### Exercise passage ###
Last September, New Yorker staffwriter (and former Phoenix staffer) Susan Orlean laid out the case for keeping fresh poultry in the backyard: it's cheap, it's safe, it's fun, and it's environmentally sound. You would think that would be enough for the city fathers of Cambridge, Massachusetts.

Apparently not. A Cambridge co-op that keeps ducks and hens as pets is concerned that the People's Republic may be preparing to ban their feathered friends: three ducks named Potassium, Ferdinand, and Penelope (that's them in the photo, above), and two chickens named Henrietta and Frances. The co-op's eight residents, who describe themselves as "working professionals, teachers, artists, entrepreneurs, and students," are circulating an online petition to declare that:

We, residents of Cambridge, Massachusetts, believe it should be within the right of the residents of 218/220 Putnam Avenue as well as other backyard chicken or fowl keepers in Cambridge to responsibly keep a reasonable number of hens on their residential property.
### Raw data ###
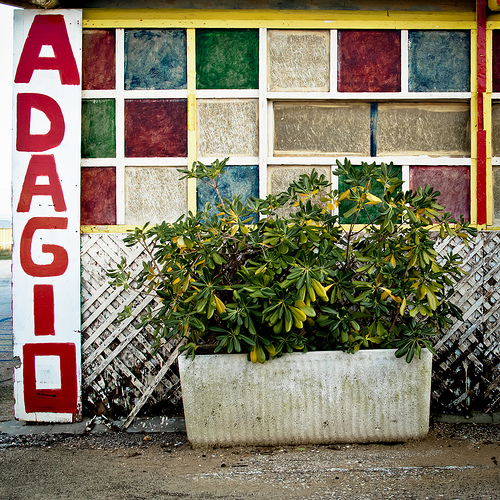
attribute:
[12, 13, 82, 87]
###
Task set »
1. Answer each question from the backyard poultry article, one line per answer.
(a) Which magazine is Susan Orlean a staff writer for?
(b) What are the names of the two chickens the co-op keeps?
(c) Which address does the petition name?
2. Turn the paragraph of the backyard poultry article that begins "Apparently not." into a short bulleted list that keeps its main facts.

Responses per task »
1.
(a) The New Yorker
(b) Henrietta and Frances
(c) 218/220 Putnam Avenue

2.
- A Cambridge co-op keeps ducks and hens as pets.
- It is concerned that the People's Republic may be preparing to ban them.
- The birds are three ducks (Potassium, Ferdinand, and Penelope) and two chickens (Henrietta and Frances).
- The co-op has eight residents, who describe themselves as "working professionals, teachers, artists, entrepreneurs, and students."
- The residents are circulating an online petition.